Europe is not much different. Real Eurozone GDP registered a record decline of 3.8% in the first quarter of 2020. The ECB predicts a 13% GDP fall in the second quarter. Assuming lockdowns come to an end and fiscal and monetary measures stimulate the economy, the ECB expects Eurozone real GDP to fall by 8.7% in 2020, but to rebound by 5.2% in 2021 and by 3.3% in 2022.
GDP would still be around 4% below pre-pandemic forecasts and unemployment 20% higher.
In the "emerging economies" the outlook is just as bleak, if not worse. For example, in Argentina, GDP may fall to its 2007 level. And a minus 7% fall in GDP is forecast for Brazil in 2020, wiping out ten years of GDP gains. Brazil and Argentina will end up with a lower real GDP level than existed 30 years ago.
The level of profitability of capital is the most important indicator for economic health under capitalism. The first quarter figures for U.S. corporate profits showed the direction; they fell at a 13.9% annual pace and were 8.5% below the first quarter of last year. The key productive sectors (non-financial) saw profits fall by $170 billion. There was no increase in profits compared to Q1 2019 – and that does not take inflation into account.
The boom in financial markets is floating on an ocean of free credit provided by the State and central bank monetary financing. This credit is not feeding into rising economic activity. The credit-fuelled boom in fictitious capital has not driven faster growth in real value or profitability. Debt has built up much faster than any rise in value.

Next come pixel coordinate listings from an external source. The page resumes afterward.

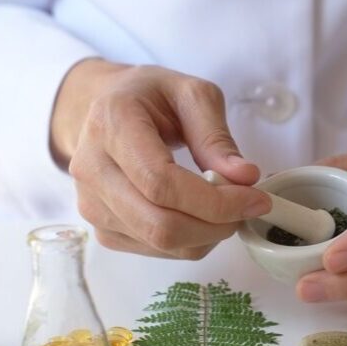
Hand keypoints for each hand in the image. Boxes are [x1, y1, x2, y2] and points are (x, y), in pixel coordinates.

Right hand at [51, 59, 270, 258]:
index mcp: (112, 125)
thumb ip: (216, 137)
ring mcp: (91, 203)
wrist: (102, 107)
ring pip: (158, 243)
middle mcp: (92, 168)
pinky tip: (201, 216)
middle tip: (248, 208)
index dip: (214, 201)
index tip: (255, 198)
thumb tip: (244, 178)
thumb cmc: (149, 96)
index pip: (161, 182)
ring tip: (227, 209)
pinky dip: (188, 242)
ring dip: (206, 235)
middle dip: (216, 225)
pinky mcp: (100, 226)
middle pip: (158, 224)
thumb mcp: (191, 95)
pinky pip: (152, 250)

Keeping financial markets up is one thing; getting 35 million Americans back to work is quite another, particularly when most work in the glamor businesses propping up stock prices.
Before the pandemic, growth was on a downward trajectory and productivity growth was sluggish. These trends have been reinforced. The increase in debt stoked by the surge in central bank injections will act as a further drag on growth. Despite optimism that normality is on the horizon, the horizon, after all, being an invisible line that divides the earth from the sky, keeps its distance as you move towards it.
Michael Roberts is a London based Marxist economist. He published the "The Great Recession" in 2008 and "Essays on Inequality" in 2014.